▶ _Assigned task_
Could you lay out every line of text from all of these records as one numbered list, leaving out blank lines and the pictures?

▶ _Dataset entries_
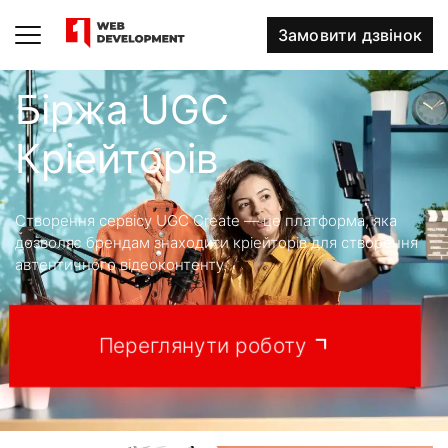
Замовити дзвінок
Біржа UGC
Кріейторів
Створення сервісу UGC Create — це платформа, яка
дозволяє брендам знаходити кріейторів для створення
автентичного відеоконтенту.
Переглянути роботу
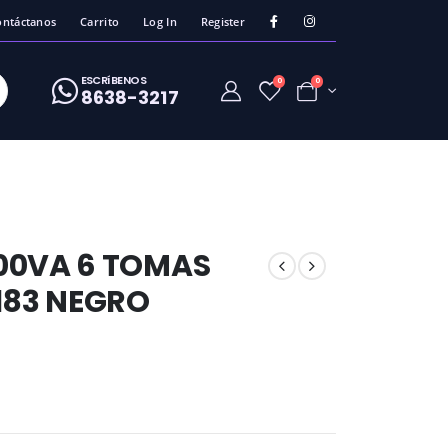
ontáctanos
Carrito
Log In
Register
ESCRíBENOS
0
0
8638-3217
00VA 6 TOMAS
183 NEGRO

▶ _Exercise result_
1. Замовити дзвінок
2. Біржа UGC
3. Кріейторів
4. Створення сервісу UGC Create — це платформа, яка
5. дозволяє брендам знаходити кріейторів для створення
6. автентичного відеоконтенту.
7. Переглянути роботу
8. ontáctanos
9. Carrito
10. Log In
11. Register
12. ESCRíBENOS
13. 0
14. 0
15. 8638-3217
16. 00VA 6 TOMAS
17. 183 NEGRO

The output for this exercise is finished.